Transforming Data
One of the benefits of making data cleansing an autonomous step is that now transformation can focus on adapting the dataset to the goals of the analysis. If you’re using a spreadsheet, you’re now moving from the cell level to the column level where you add, remove, or change variables. Here are a few examples of possible data transformations:
Encoding: If a column includes answers to an open question (where there are no predefined answers), you must add one or more columns to categorize those answers. For example, if you asked people to name three of their preferred movie actors, you’d have to parse the answer and code every one of the names.

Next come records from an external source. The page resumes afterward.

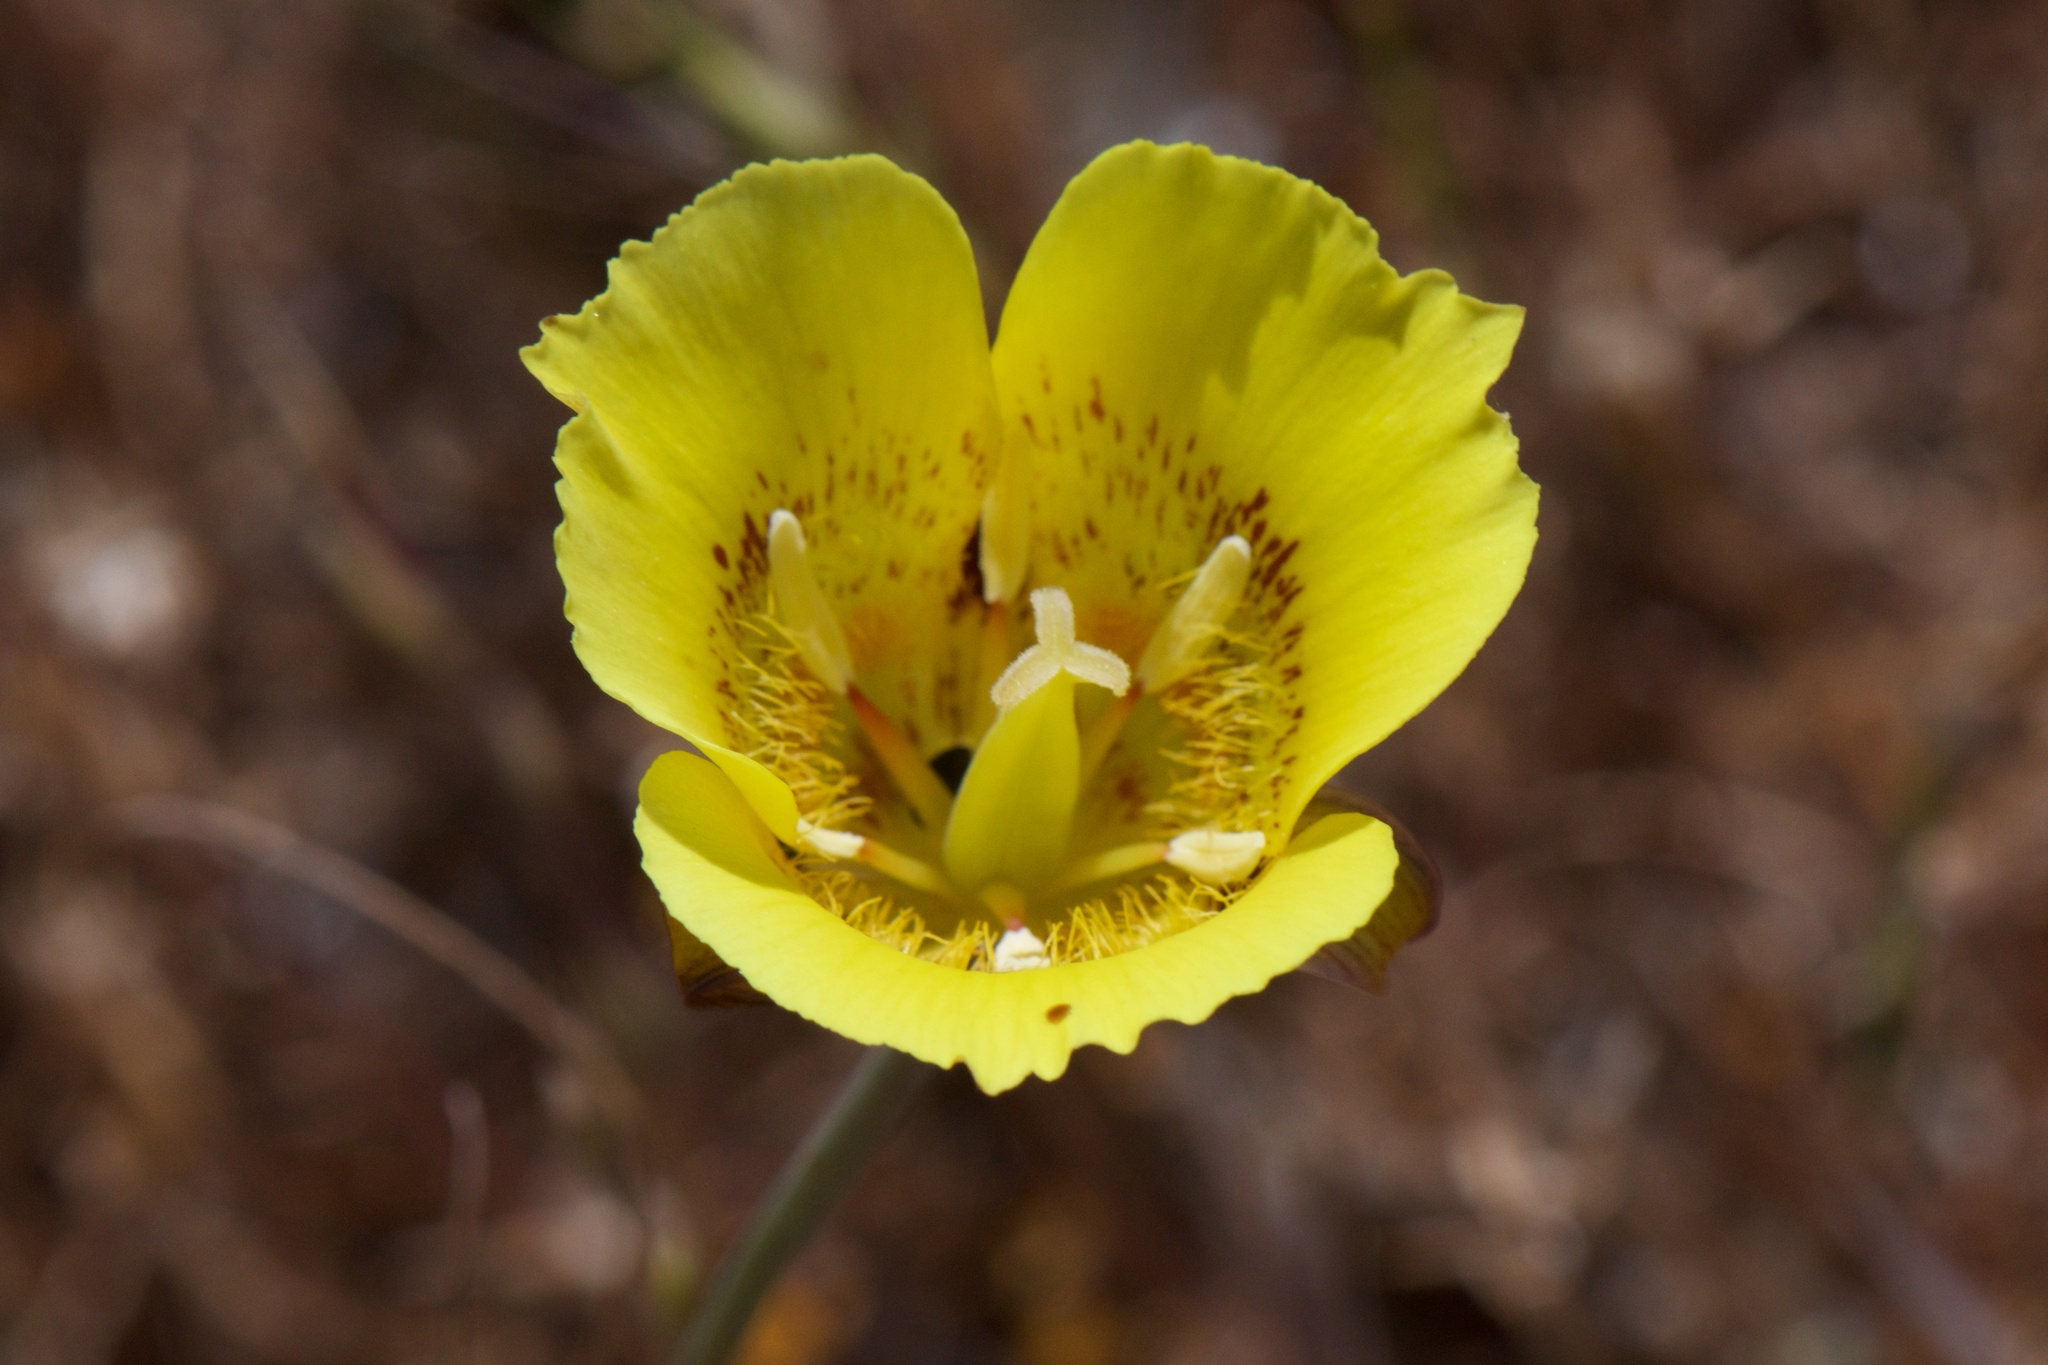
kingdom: Plantae
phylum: Tracheophyta
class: Liliopsida
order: Liliales
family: Liliaceae
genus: Calochortus
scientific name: Calochortus luteus
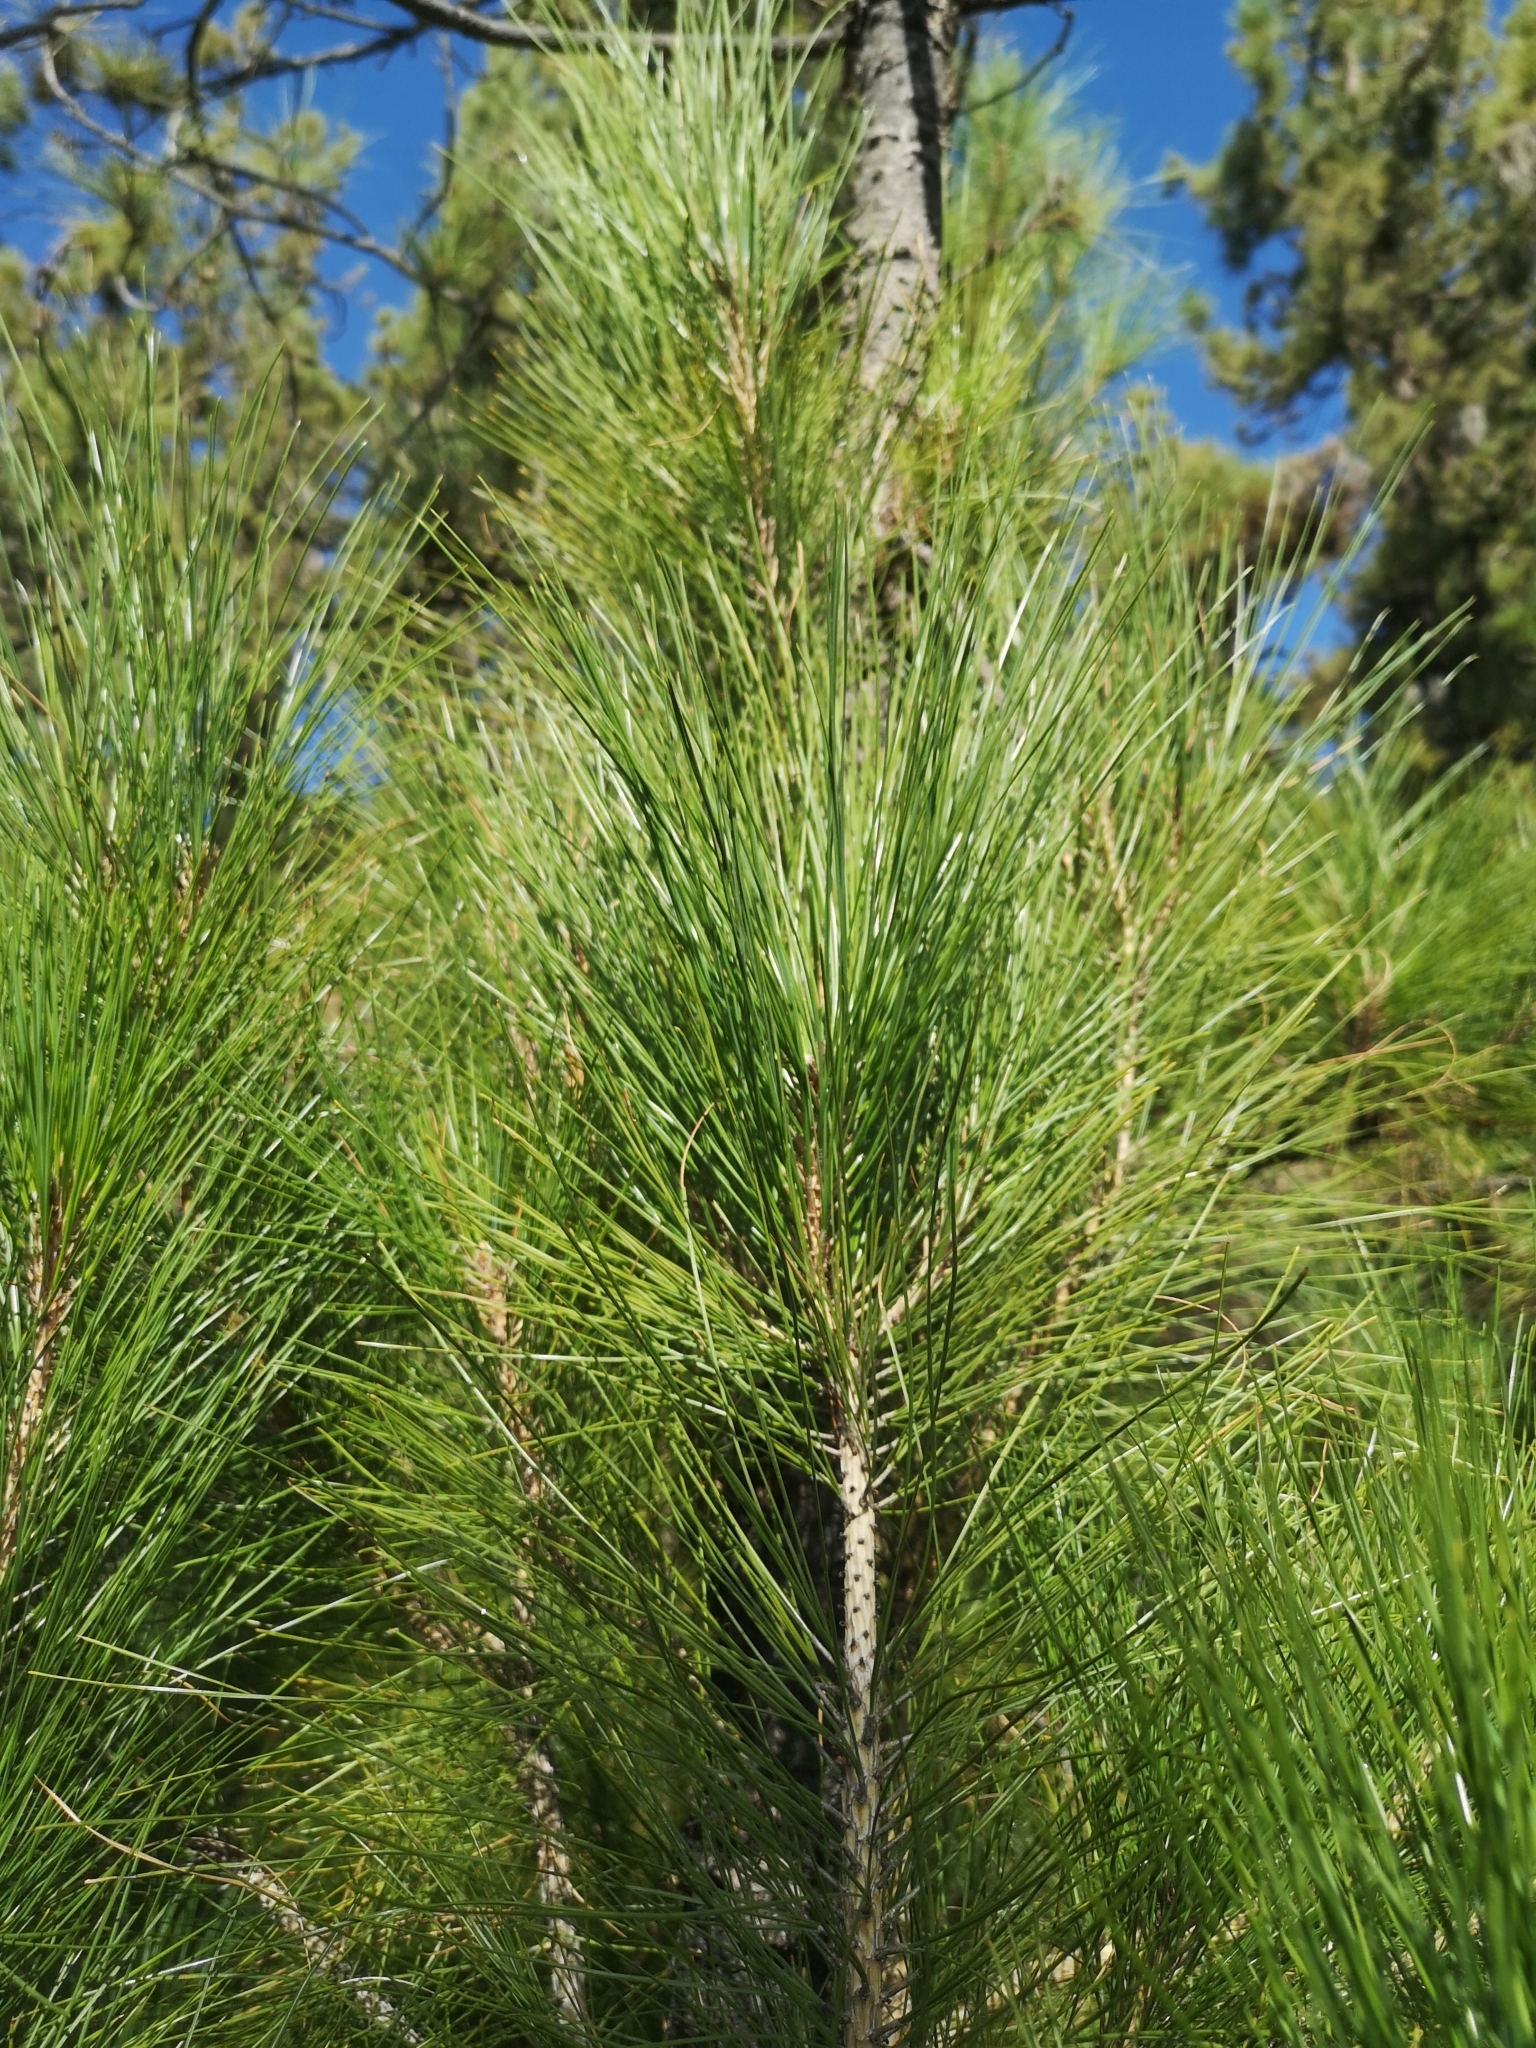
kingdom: Plantae
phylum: Tracheophyta
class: Pinopsida
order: Pinales
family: Pinaceae
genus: Pinus
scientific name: Pinus canariensis
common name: Canary islands pine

Aggregation: The level of detail may be excessive for the purposes of analysis, and we’ll need to aggregate the data at a higher level. Our 23-year-old new mom can belong to a larger category (for example, ages 20–24), or data at the daily level can hide a pattern that can only be spotted at the week level.
Derived data: If we’re studying obesity and have weight and height data, we can calculate Body Mass Index (BMI) and add it as a new variable.
Removal: Changes in project scope may make some of the observations irrelevant, or some variables may only be needed to calculate derived data (like BMI above). Keep in the dataset only the data you need.
Standardization: If we need to link our new table to other tables in our system, some standardization may be needed, including changes in table structure and in labeling (for example, M/F instead of Male/Female).